(Records provided begins)
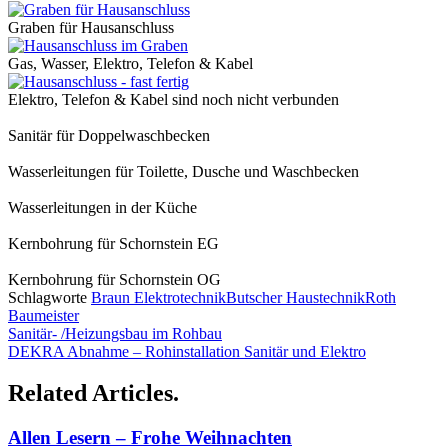
Graben für Hausanschluss
Gas, Wasser, Elektro, Telefon & Kabel
Elektro, Telefon & Kabel sind noch nicht verbunden
Sanitär für Doppelwaschbecken
Wasserleitungen für Toilette, Dusche und Waschbecken
Wasserleitungen in der Küche
Kernbohrung für Schornstein EG
Kernbohrung für Schornstein OG
Schlagworte
Braun Elektrotechnik
Butscher Haustechnik
Roth
Baumeister
Sanitär- /Heizungsbau im Rohbau
DEKRA Abnahme – Rohinstallation Sanitär und Elektro
Related Articles.
Allen Lesern – Frohe Weihnachten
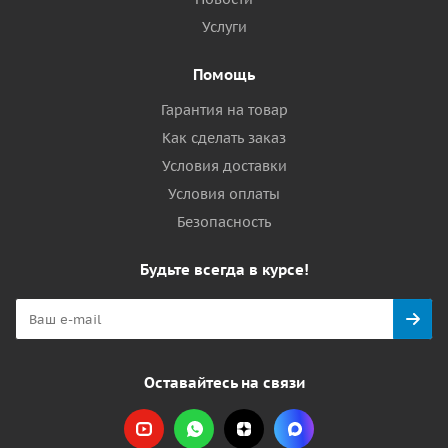
Услуги
Помощь
Гарантия на товар
Как сделать заказ
Условия доставки
Условия оплаты
Безопасность
Будьте всегда в курсе!
Оставайтесь на связи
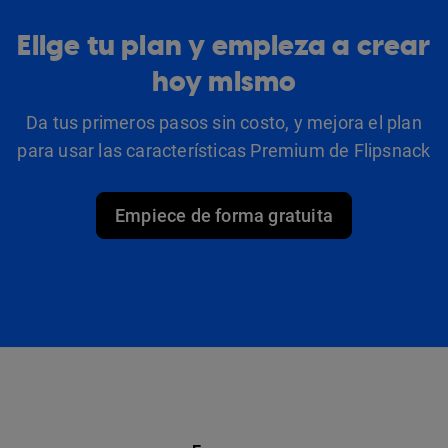
Elige tu plan y empieza a crear
hoy mismo
Da tus primeros pasos sin costo, y mejora el plan
para usar las características Premium de Flipsnack
Empiece de forma gratuita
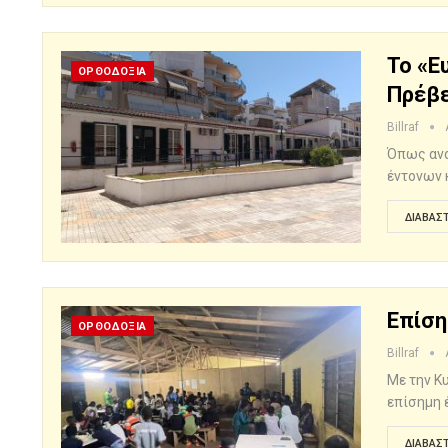
Το «ε
ΟΡΘΟΔΟΞΙΑ
Πρέβ
Billraf
Όπως ανα
έντονων 
ΔΙΑΒΆΣΤ
Επίση
ΟΡΘΟΔΟΞΙΑ
Billraf
Με την Κ
επίσημη 
ΔΙΑΒΆΣΤ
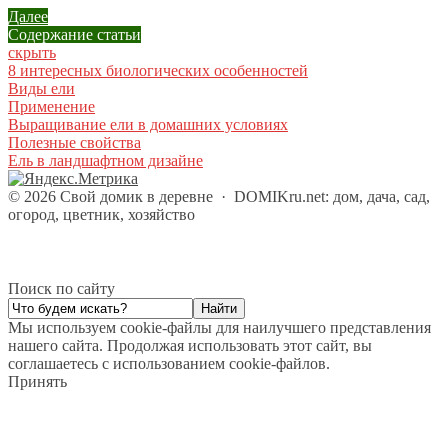
Если участок небольшой, то лучше конечно деревья не сади
Далее
участок позволяет, то это прекрасное дерево, очень крас
Содержание статьи
скрыть
8 интересных биологических особенностей
Андрей
Виды ели
27 октября 2013 в 12:38
Применение
Выращивание ели в домашних условиях
У нас тоже с прошлой весны шаровидная елочка растет. М
Полезные свойства
Ель в ландшафтном дизайне
Олег
©
2026
Свой домик в деревне
·
DOMIKru.net: дом, дача, сад,
27 октября 2013 в 16:16
огород, цветник, хозяйство
Красиво дерево, но у нас кругом растут одни сосны. Ель 
Поиск по сайту
Александра Полина
29 октября 2013 в 6:49
Мы используем cookie-файлы для наилучшего представления
нашего сайта. Продолжая использовать этот сайт, вы
@ Евгений
:
соглашаетесь с использованием cookie-файлов.
На меленьком участке просто надо высаживать маленькие 
Принять
старости. Они такие очаровательные!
(Records provided ends)
**Activity**
Scan the entries above for the word "октября" and collect each line holding it.

**Exercise response**
27 октября 2013 в 12:38
27 октября 2013 в 16:16
29 октября 2013 в 6:49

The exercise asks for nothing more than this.